Высказывание Куликова (при всей его малости) все-таки как-то соотносится с тем, что мы называем “музыкой бытия”. Спросят: «А что особенного в этом высказывании, за вычетом желания высокопоставленного «сапога» прикрыть беспомощность российской армии горловой амбициозностью? “Дядя”, озверев, бьет барабанную дробь…»
Отвечаем. По большому счету, Куликов в нынешней маразматической ситуации сказал хоть о какой-то Готовности. В абсолютно неготовом ни к чему обществе это уже «музыка бытия». Часть общества, понимающая, как важна Готовность, и как знаменательно отсутствие во власти хоть чего то, соотносимого с этой Готовностью, прислушалась к «знаку Готовности», а не к рекомендации соответствующих спецтехнологий.
Возможно, эта часть общества преувеличила содержание данного знака Готовности. Боже нас избави патетизировать высказывание Куликова! Аналитика нашего толка ничуть не менее скептична, чем у собратьев, занимающихся совсем уж отчужденными выкладками. Ниже мы это докажем. Но так уж устроена наша сегодняшняя пакостная жизнь, что музыкой становятся любые адекватные трагизму и не чуждые (эмоциональной хотя бы) правде знаки духовного предуготовления.

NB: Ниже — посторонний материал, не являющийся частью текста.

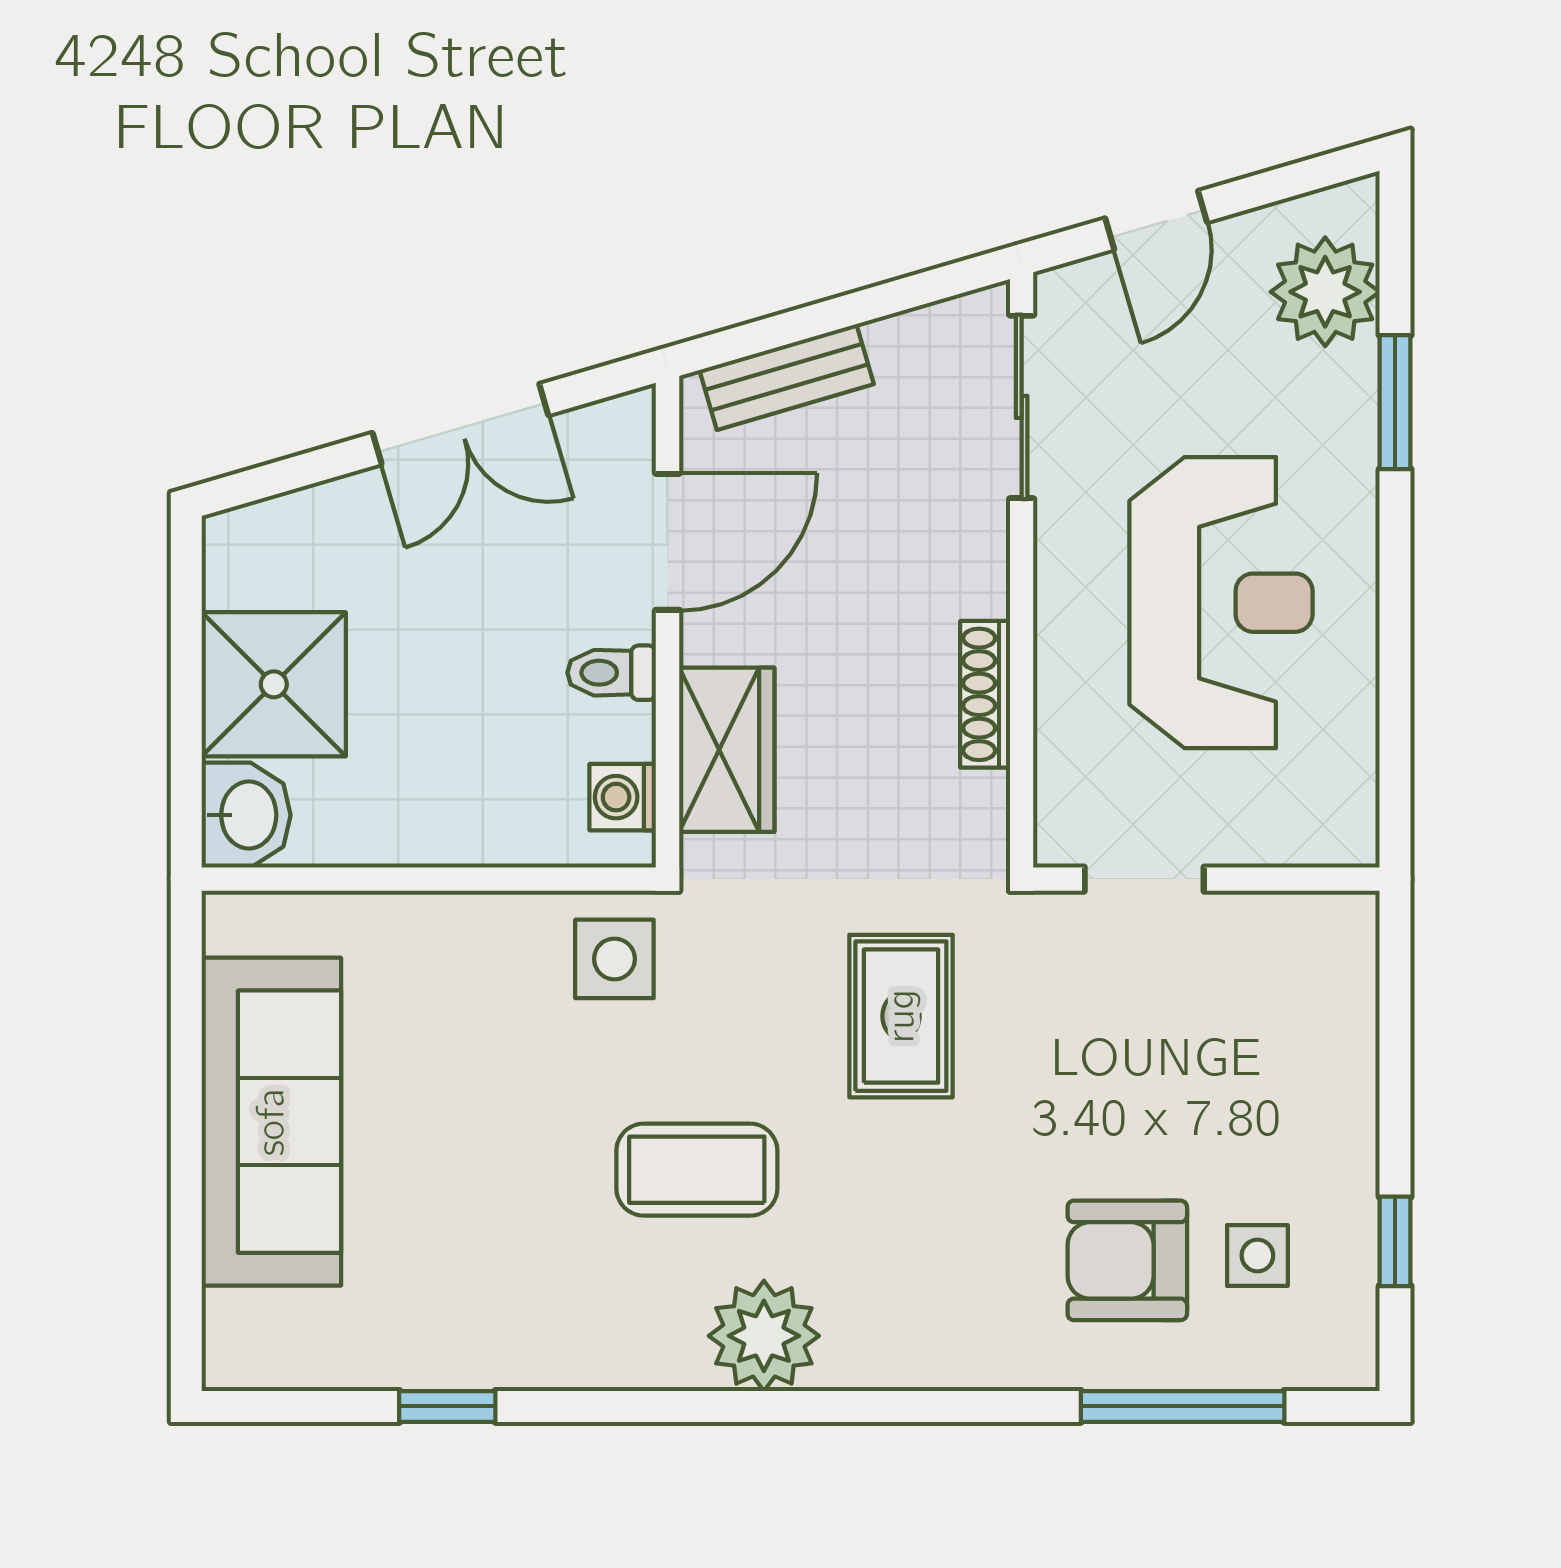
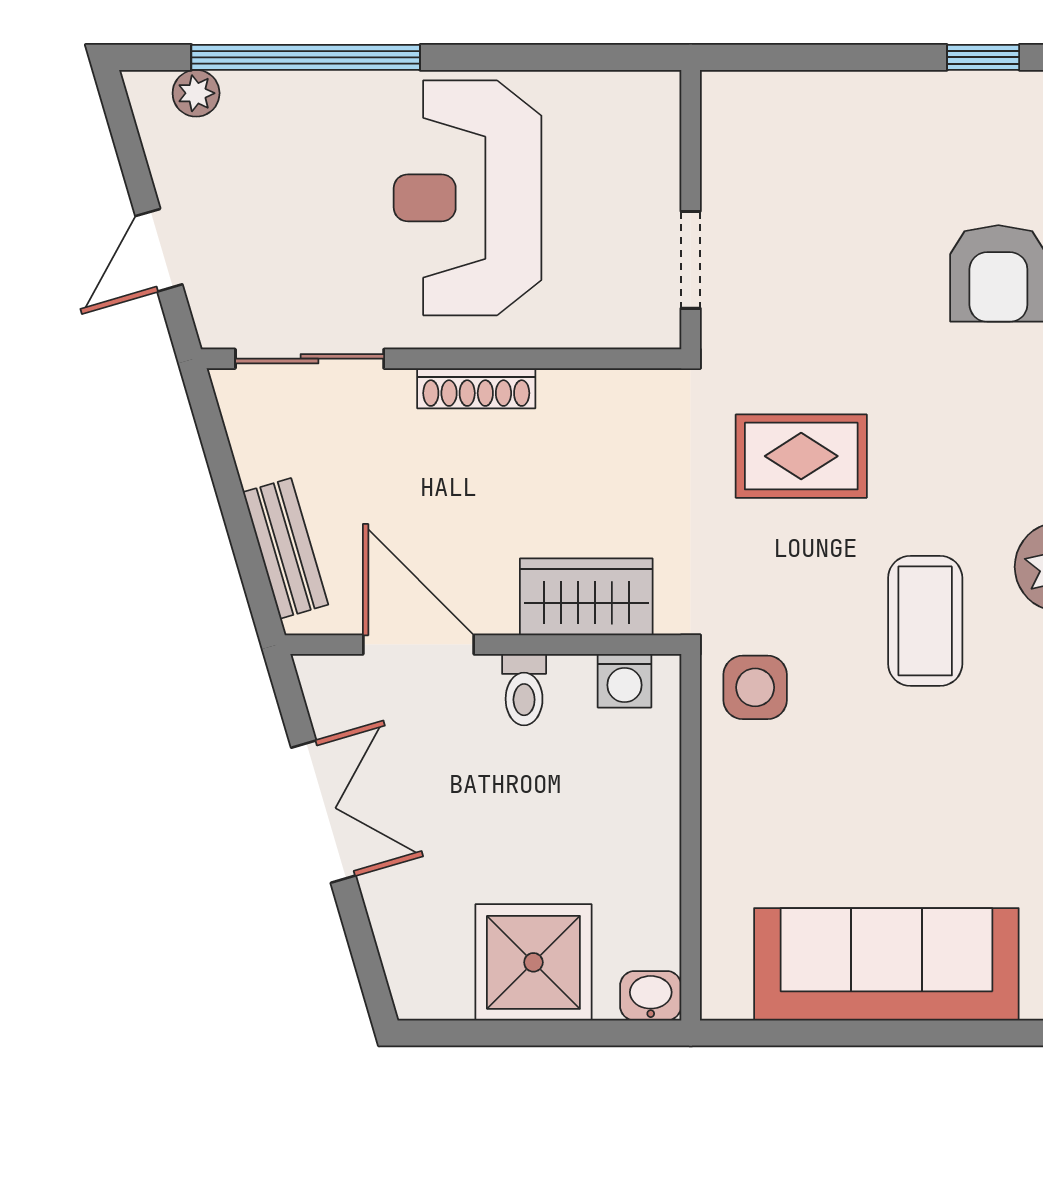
door: (1156, 220) -> (159, 250), swing flipped
plant: (1325, 292) -> (196, 93), width x0.53, depth x0.53
window: (1395, 402) -> (306, 57), width x2.11
reception desk: (1221, 603) -> (468, 198), turned -90
shoe rack: (985, 694) -> (476, 388), moved
washbasin: (246, 815) -> (651, 996), width x0.72, depth x0.69
side table: (1257, 1255) -> (994, 168), removed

Вот почему мы возьмем высказывание Куликова за отправную точку и пойдем, двигаясь от нее, вширь и вглубь. Не до конца понимая, возможно, в начале движения, где оно завершится, но твердо веря, что «путь осилит идущий».
ПРОСТРАНСТВО ОХМЫРЕНИЯ
Выступление А.Куликова 6 января, где он заявил, что вправе наносить превентивные удары по базам боевиков на территории Чечни не только срезонировало с ожиданиями живой еще части общества, но и чуть-чуть пощекотало уже потерявшие чувствительность почти до трупного уровня нервные окончания российского истеблишмента, пребывающего в глубокой и упоительной коллективной политической прострации.
Конечно, внутри этой прострации спрятался зверек ожидания, весь состоящий из напряженных для броска мышц, сумасшедшего властолюбия и ненависти ко всему, что мешает насыщению каждой конкретной высокопоставленной алчущей власти утробы. Мы все это увидели в момент, когда Верховного одолел очередной, более опасный чем предыдущие, псевдогрипп, развившийся на почве старых пристрастий. Вот тут-то пахнуло серой, завыли адским воем все спрятавшиеся в коллективной бормотальной неге зверьки властолюбия.
И вновь затаились, когда могучая натура Верховного переломила в очередной раз (этой же натурой, ее бесшабашной жаждой гульбы вызванный и раскрученный) могучий недуг.
Сколько еще раз судьба и биологические резервы позволят ответственному за Россию лицу забавляться стоянием на краю не знают ни Дебейки, ни Миронов, ни те, кто, пряча отчаяние на дне зрачков, мужественно улыбались рядом с президентом, отпуская бюллетени в урну московских выборов.
Говорить о том, что бытовые сложности одного вполне еще благоденствующего семейства (не являющиеся в Отечестве нашем чем-то исключительным и присущие многим миллионам семейств) “никак не тянут” на трагизм, на наш взгляд, глубоко ошибочно. Ибо уже слишком ясно, частью какого далеко не частного шабаша стал быт именно этой семьи. Здесь идет речь об очень страшном (и потому сопричастном трагедии) сплаве малого и большого, курьезного и более, чем масштабного.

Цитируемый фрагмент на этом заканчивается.